Lifecore Biomedical Inc. reported fourth‑quarter revenue of $35.7 million, a 10% increase from the comparable period in 2024, and transition‑period revenue of $75.5 million, up 20% year‑over‑year. Adjusted EBITDA turned positive for the quarter, reflecting the company’s ongoing margin‑improvement initiatives.
The growth was driven by expanded contract‑manufacturing volumes and new program wins, including two commercial site‑transfer programs added in the fourth quarter. Management highlighted workforce‑productivity gains and cost‑control measures that have begun to lift margins, supporting the positive EBITDA result.
"We are very proud of our accomplishments in 2025 and look forward to achieving sustainable growth in the years ahead," said President and CEO Paul Josephs. He added, "Our financial and business performance during the 2025 transition period was strong, and we continue to position the Company for sustained, long‑term growth. We expect calendar year 2026 to reflect a period of continued operational progress and disciplined execution."

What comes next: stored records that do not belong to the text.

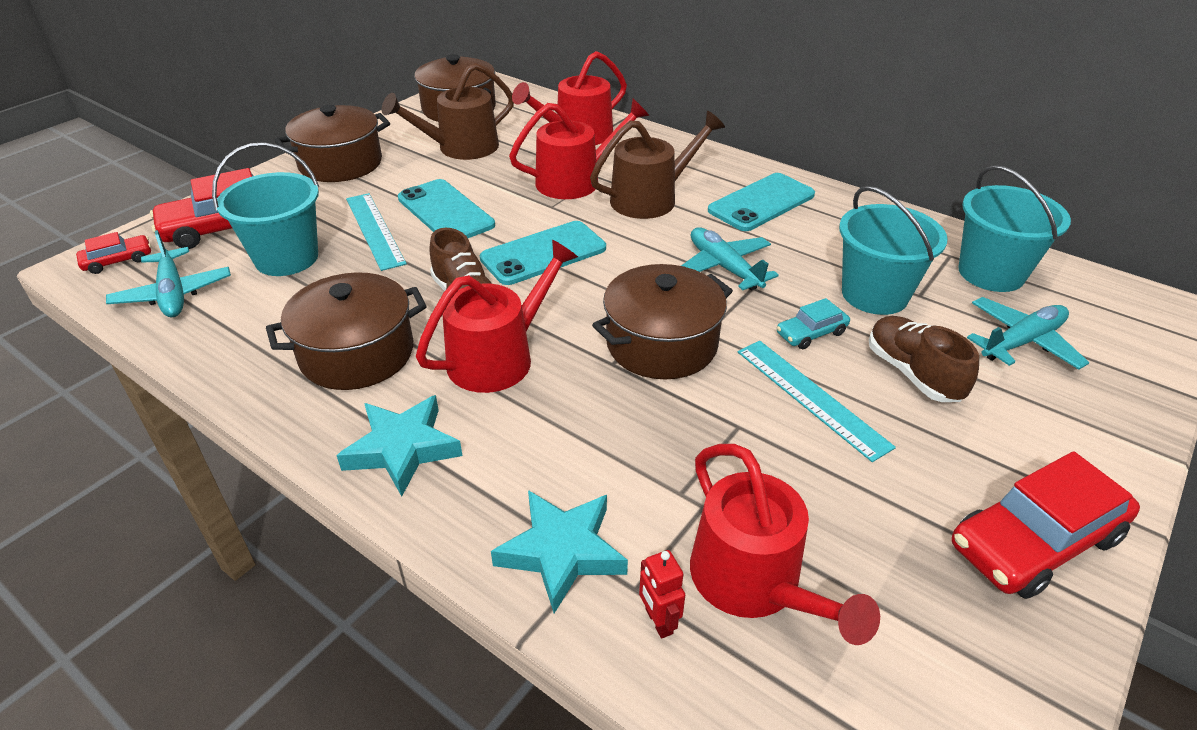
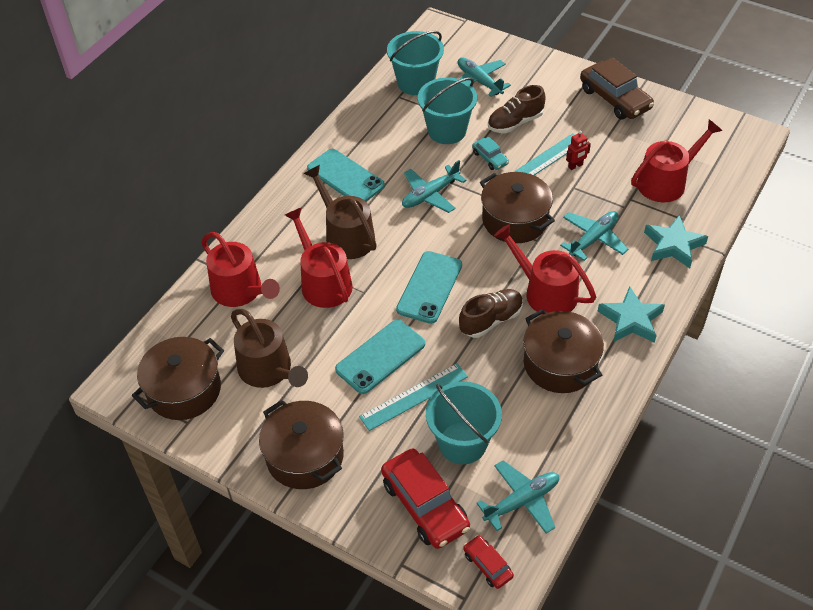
camera: 95 degrees left, 10 degrees up
(543, 253) = (429, 287): turquoise phone -> turquoise phone turned 60 degrees clockwise
(602, 432) = (593, 239): none -> turquoise plane
(658, 621) = (696, 210): red robot -> red robot (575, 166)
(1034, 541) = (614, 99): red car -> brown car

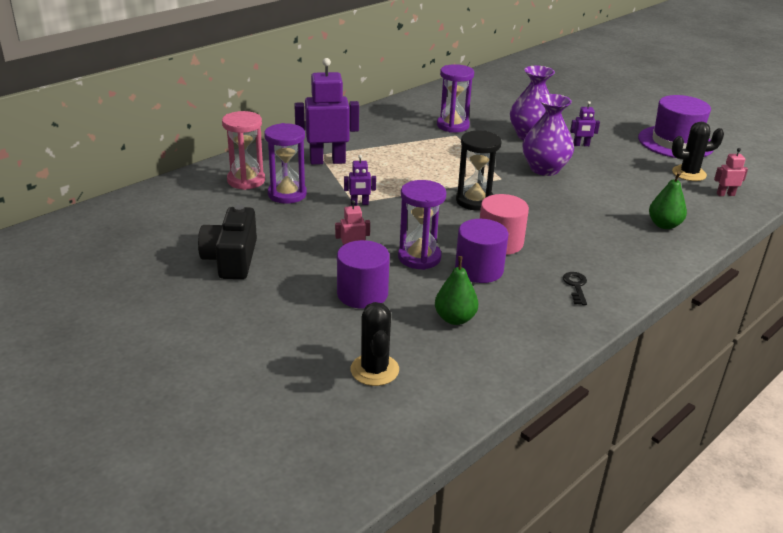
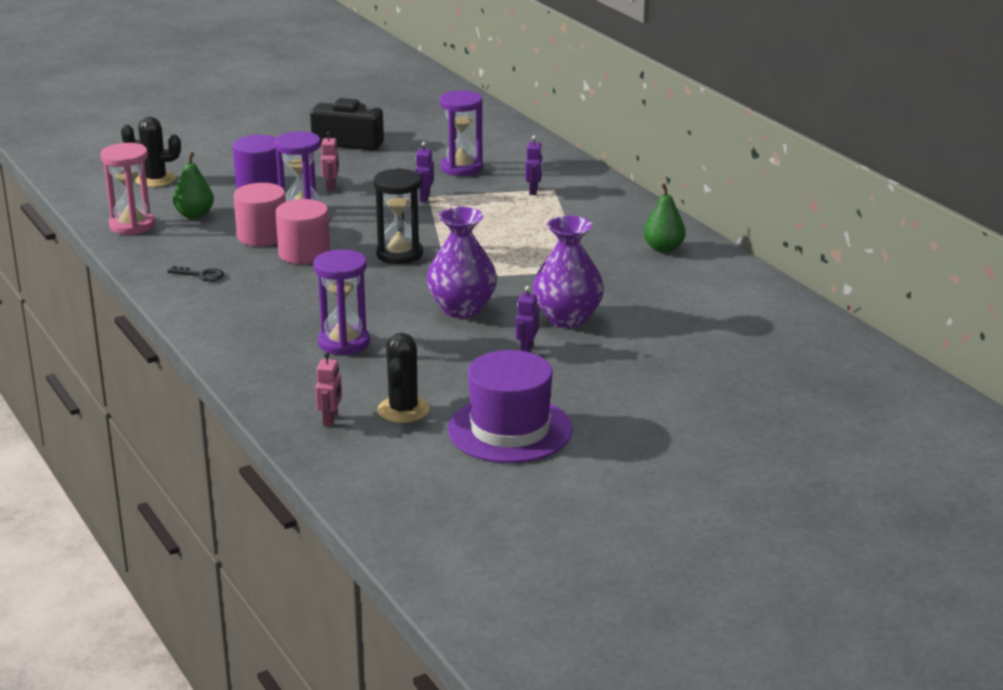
camera: 105 degrees right, 5 degrees down
(246, 180) = (501, 152): pink hourglass -> pink hourglass (132, 225)
(327, 161) = (534, 191): purple robot -> purple robot, size x0.46
(453, 126) = (618, 272): purple hourglass -> purple hourglass (344, 343)
(479, 269) = (262, 236): purple cylinder -> pink cylinder
(664, 225) = (281, 352): green pear -> green pear (663, 249)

For 2026, Lifecore guided to total revenue of $120 million to $125 million, a net loss of $32.9 million to $28.9 million, and adjusted EBITDA of $20.5 million to $25 million. The guidance reflects continued demand for sterile injectable and hyaluronic‑acid services, while acknowledging the impact of a key customer’s inventory rebalancing and a delayed commercial launch.
The transition period, covering May 26 to December 31 2025, ended with approximately $38.9 million in liquidity. The company faces debt obligations that will shift to cash payments in May 2026 and a Series A convertible preferred stock liquidation preference of $50.2 million due June 29 2026. Despite a negative Altman Z‑Score, management remains confident in its operational progress and long‑term growth strategy.
The results demonstrate revenue growth and margin expansion, but the 2026 guidance’s net‑loss outlook signals ongoing investment and the need to manage debt. The company’s focus on contract‑manufacturing expansion and operational efficiencies positions it to capture demand in its core sterile injectable and hyaluronic‑acid markets while navigating the identified headwinds.